Valoran distintos índices. El clima, la distancia de la navidad. El haber fracasado en propósitos tomados al principio del año. El bajo sueldo y los bajos niveles de motivación. Todo hace señalar a ese lunes como el más triste.

Me llamó la atención. Hay días tristes, igual que hay años o momentos tristes en mi vida. Nunca había pensado cuál era el día más triste.

Puede ser que en mi camino haya días más nublados que otros, más oscuros, con menos vida o ilusión.

Al mismo tiempo hay otros que están llenos de esperanza. Algunos días en los que recuerdo el amor que vivo, o miro atrás agradecido por la fidelidad de Dios en mí.
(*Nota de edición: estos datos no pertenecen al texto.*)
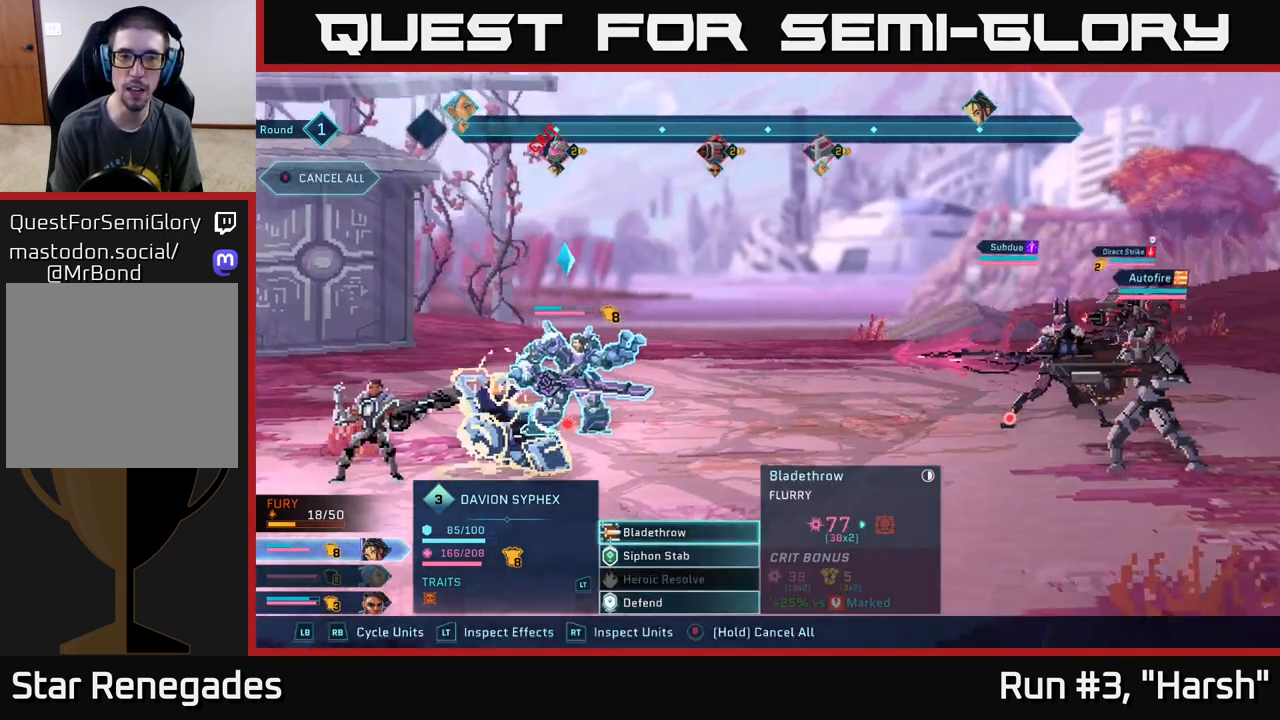
{"buttons": [], "left_stick": "center", "right_stick": "center", "events": [[250, "R1", "down"], [417, "R1", "up"]]}
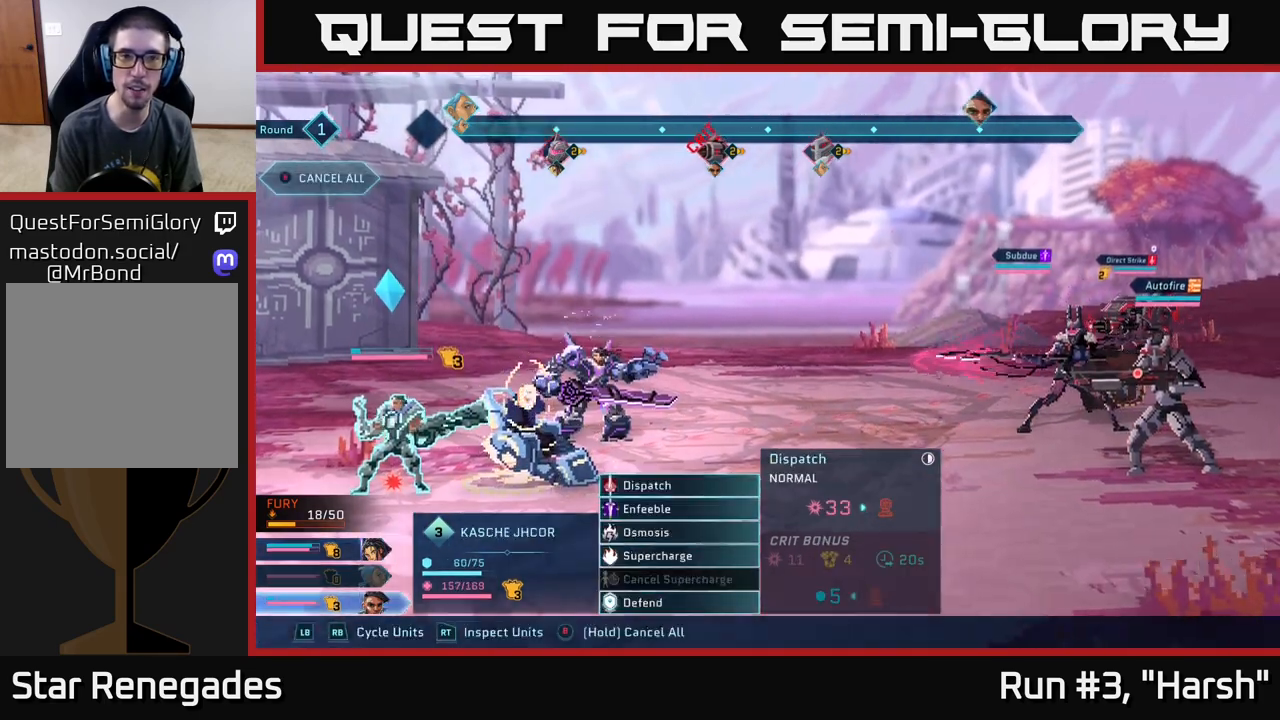
{"buttons": [], "left_stick": "center", "right_stick": "center", "events": []}
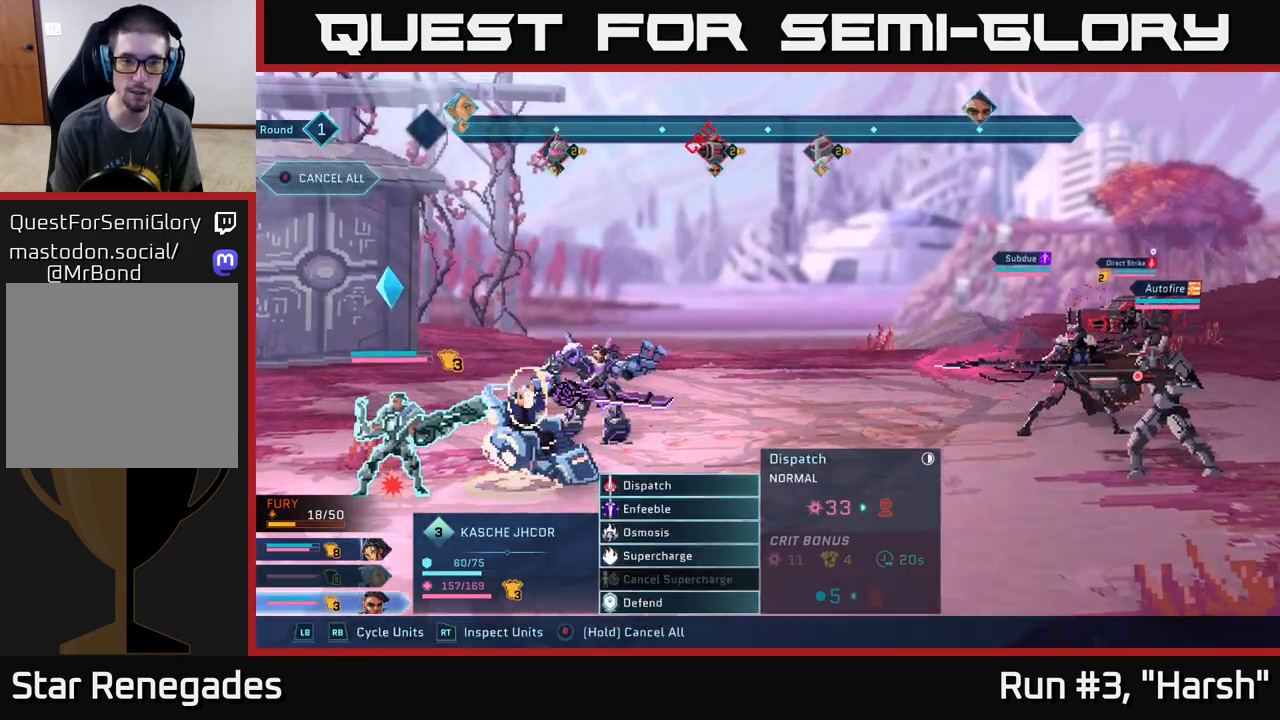
{"buttons": [], "left_stick": "down", "right_stick": "center", "events": [[417, "left_stick", "down"]]}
Algunos días en que tomé decisiones importantes, y días en los que un abrazo cambió mi alma para siempre, el abrazo de Dios o de alguien.

Otros en los que tuve éxito y sentí que el mundo se desplegaba a mis pies cargado de vida. Días grandes, gordos, llenos de luz. Días en los que agradecer por lo vivido, por lo sufrido.

Me detengo con la mano en el pulso del tiempo para buscar a Dios en mis días.

Me detengo a acariciar las palabras que me llenan de alegría. Las palabras de Dios que resuenan en mi alma.

Las palabras de las personas que amo y las que yo mismo escribo para definir mi vida con alegría y sin nostalgia.